- Brief:
Reproduce all of the data below word for word, leaving out the pictures.

== Segment start ==

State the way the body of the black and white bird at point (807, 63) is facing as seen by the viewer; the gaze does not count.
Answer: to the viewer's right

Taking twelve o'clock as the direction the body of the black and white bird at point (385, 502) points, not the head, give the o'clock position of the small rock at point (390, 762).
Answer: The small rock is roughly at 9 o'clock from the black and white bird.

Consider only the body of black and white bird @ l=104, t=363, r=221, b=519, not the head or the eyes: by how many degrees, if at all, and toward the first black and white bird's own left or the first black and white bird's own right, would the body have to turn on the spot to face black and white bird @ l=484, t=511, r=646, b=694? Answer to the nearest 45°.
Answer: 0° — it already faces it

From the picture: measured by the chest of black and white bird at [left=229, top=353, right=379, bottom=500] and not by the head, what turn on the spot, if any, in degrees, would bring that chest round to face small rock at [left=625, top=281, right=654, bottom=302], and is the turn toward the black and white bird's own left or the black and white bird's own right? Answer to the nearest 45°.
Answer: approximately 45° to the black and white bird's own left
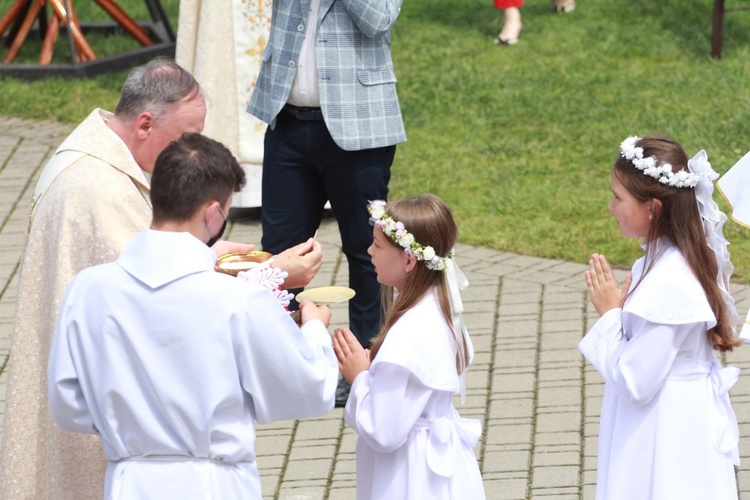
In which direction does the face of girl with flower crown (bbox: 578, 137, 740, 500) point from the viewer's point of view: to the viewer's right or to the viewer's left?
to the viewer's left

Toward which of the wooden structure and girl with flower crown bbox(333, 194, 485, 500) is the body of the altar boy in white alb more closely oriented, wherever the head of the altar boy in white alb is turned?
the girl with flower crown

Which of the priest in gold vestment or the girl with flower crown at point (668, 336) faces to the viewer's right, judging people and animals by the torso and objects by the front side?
the priest in gold vestment

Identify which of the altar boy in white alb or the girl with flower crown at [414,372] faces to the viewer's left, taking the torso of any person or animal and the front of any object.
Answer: the girl with flower crown

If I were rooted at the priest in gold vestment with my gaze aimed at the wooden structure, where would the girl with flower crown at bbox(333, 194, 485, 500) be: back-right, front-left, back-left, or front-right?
back-right

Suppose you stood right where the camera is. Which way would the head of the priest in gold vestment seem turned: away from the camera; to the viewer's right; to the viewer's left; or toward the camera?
to the viewer's right

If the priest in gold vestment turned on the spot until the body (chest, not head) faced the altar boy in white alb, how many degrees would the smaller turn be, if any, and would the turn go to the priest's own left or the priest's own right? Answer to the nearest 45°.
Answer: approximately 90° to the priest's own right

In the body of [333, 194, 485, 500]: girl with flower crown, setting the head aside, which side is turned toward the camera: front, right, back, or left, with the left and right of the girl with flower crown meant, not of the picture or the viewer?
left

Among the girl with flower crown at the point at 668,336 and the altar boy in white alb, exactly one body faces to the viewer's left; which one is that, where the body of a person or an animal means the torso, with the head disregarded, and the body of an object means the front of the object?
the girl with flower crown

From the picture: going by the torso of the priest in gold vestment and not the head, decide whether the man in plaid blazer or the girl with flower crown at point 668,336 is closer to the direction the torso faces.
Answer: the girl with flower crown

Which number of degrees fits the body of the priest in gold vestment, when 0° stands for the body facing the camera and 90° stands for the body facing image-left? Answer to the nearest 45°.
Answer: approximately 270°

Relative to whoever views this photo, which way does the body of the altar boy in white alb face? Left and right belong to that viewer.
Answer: facing away from the viewer and to the right of the viewer

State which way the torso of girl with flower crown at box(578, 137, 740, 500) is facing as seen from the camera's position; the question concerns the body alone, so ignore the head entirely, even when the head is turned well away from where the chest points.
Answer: to the viewer's left
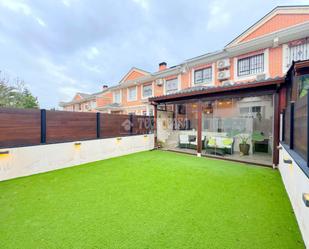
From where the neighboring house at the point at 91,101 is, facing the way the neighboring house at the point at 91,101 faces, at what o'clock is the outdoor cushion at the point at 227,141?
The outdoor cushion is roughly at 10 o'clock from the neighboring house.

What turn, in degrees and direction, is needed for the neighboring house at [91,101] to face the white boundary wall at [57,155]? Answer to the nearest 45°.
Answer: approximately 45° to its left

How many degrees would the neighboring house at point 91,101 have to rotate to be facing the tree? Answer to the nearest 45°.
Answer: approximately 45° to its right

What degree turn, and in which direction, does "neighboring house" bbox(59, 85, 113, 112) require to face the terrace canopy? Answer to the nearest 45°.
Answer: approximately 45° to its left

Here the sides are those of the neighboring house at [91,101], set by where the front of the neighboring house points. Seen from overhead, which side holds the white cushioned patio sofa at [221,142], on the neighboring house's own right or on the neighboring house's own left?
on the neighboring house's own left

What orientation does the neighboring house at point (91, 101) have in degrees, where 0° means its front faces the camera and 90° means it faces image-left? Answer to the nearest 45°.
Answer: approximately 45°
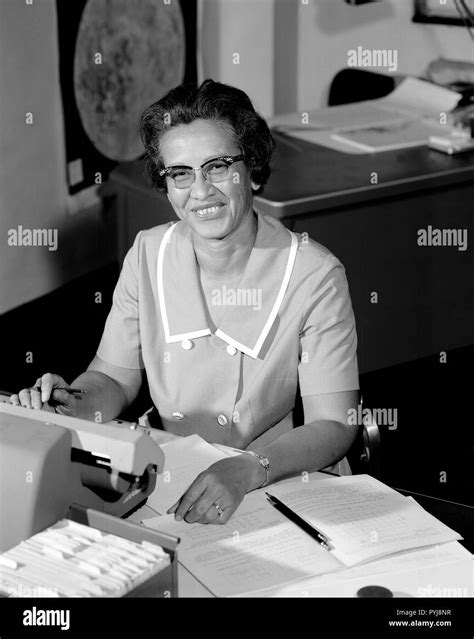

== Segment end ==

- Task output:
State the way the body of the black and white bird at point (807, 63) is facing as seen by the viewer; the gaze does not count.
Answer: to the viewer's right

Taking twelve o'clock as the direction the body of the black and white bird at point (385, 502) points, not the head, give the o'clock position of the small rock at point (390, 762).
Answer: The small rock is roughly at 9 o'clock from the black and white bird.

Consider only the body of black and white bird @ l=104, t=363, r=221, b=519, not the head or the eyes: by how many degrees, if at all, and toward the first black and white bird's own left or the first black and white bird's own right, would the body have to turn on the spot to face black and white bird @ l=484, t=511, r=646, b=694? Answer to the nearest 45°.
Answer: 0° — it already faces it

From the picture: measured by the chest of black and white bird at [left=229, top=353, right=379, bottom=500] and not by the head, what turn on the spot, if any, in degrees, would bring that chest round to face small rock at [left=625, top=281, right=654, bottom=302], and is the turn toward the black and white bird's own left or the black and white bird's own right? Answer to the nearest 45°.
Answer: approximately 45° to the black and white bird's own left
In which direction does the face of girl with flower crown (bbox: 578, 137, 740, 500) point from the viewer's point of view: to the viewer's right or to the viewer's left?
to the viewer's left

Toward which of the wooden structure and girl with flower crown bbox(333, 194, 485, 500) is the body of the altar boy in white alb more closely oriented, wherever the head of the altar boy in white alb is turned?
the girl with flower crown

Which of the priest in gold vestment or the girl with flower crown at point (668, 336) faces to the viewer's right, judging people and animals by the torso and objects by the front side?
the priest in gold vestment

Identify which of the altar boy in white alb or the girl with flower crown at [414,372] faces to the viewer's left, taking the torso of any person or animal and the front of any object.
Answer: the girl with flower crown

If I were rooted at the priest in gold vestment with my gaze aimed at the wooden structure, where would the girl with flower crown at bbox(333, 194, 485, 500) be: back-right, front-left, back-left, or front-right?
back-right

Suppose you stood right where the camera is. Which way would the head of the priest in gold vestment seem turned: away from the camera; to the viewer's right; to the viewer's left; or toward the camera?
to the viewer's right

If the priest in gold vestment turned on the spot until the body (chest, not head) faced the altar boy in white alb, how many degrees would the smaller turn be, if any, and would the turn go to the priest's own left or the priest's own right? Answer to the nearest 45°.
Answer: approximately 90° to the priest's own right

In the body of [333, 194, 485, 500]: girl with flower crown, setting the head aside, which side is turned toward the camera: front, right, back, or left, with the left and right of the girl with flower crown meant, not of the picture or the viewer?
left

Among the girl with flower crown at the point at 668,336 and the altar boy in white alb, exactly one body faces to the viewer's left; which one is that, where the body of a person or an animal means the torso, with the head disregarded, and the body of an object means the front of the object?
the girl with flower crown

From the picture: going by the torso of the priest in gold vestment and not the head, decide whether the man in plaid blazer or the girl with flower crown at point 668,336 is closer to the direction the torso faces.
Answer: the girl with flower crown

Which number of degrees fits the body of the priest in gold vestment, when 0° stands for the body facing the camera and 90° stands for the body facing image-left? Answer to the nearest 45°.
Answer: approximately 270°

Relative to whoever views this photo, which way does the body of the altar boy in white alb face? Left and right belong to that viewer.
Answer: facing away from the viewer and to the right of the viewer

State which way the torso of girl with flower crown at box(578, 137, 740, 500) is facing as seen from the camera's position; the question concerns the body alone, so ignore the head entirely, even when the head is turned well away from where the chest points.
Answer: to the viewer's left
From where the neighboring house at the point at 91,101 is, facing the way the neighboring house at the point at 91,101 faces, at what o'clock is the outdoor cushion at the point at 227,141?
The outdoor cushion is roughly at 10 o'clock from the neighboring house.

What turn, in degrees and direction, is needed for the neighboring house at [91,101] to face the white boundary wall at [57,155]? Answer to the nearest 45°.
Answer: approximately 45° to its left

How many degrees would the neighboring house at point 91,101 have to rotate to be facing the tree? Answer to the nearest 45°.
Answer: approximately 45° to its right

What degree turn, and in which direction, does "neighboring house" bbox(59, 85, 113, 112) require to face the terrace canopy? Answer to the nearest 45°.
Answer: approximately 45° to its left

Here the sides are those of the neighboring house at [91,101], set by where the front of the neighboring house points. Seen from overhead, which side holds the white cushioned patio sofa at [221,142], on the neighboring house's own right or on the neighboring house's own left?
on the neighboring house's own left

What orientation does the neighboring house at point (91, 101) have in degrees, where 0° means its front faces the camera and 90° means it faces image-left? Answer to the nearest 45°.
Answer: approximately 45°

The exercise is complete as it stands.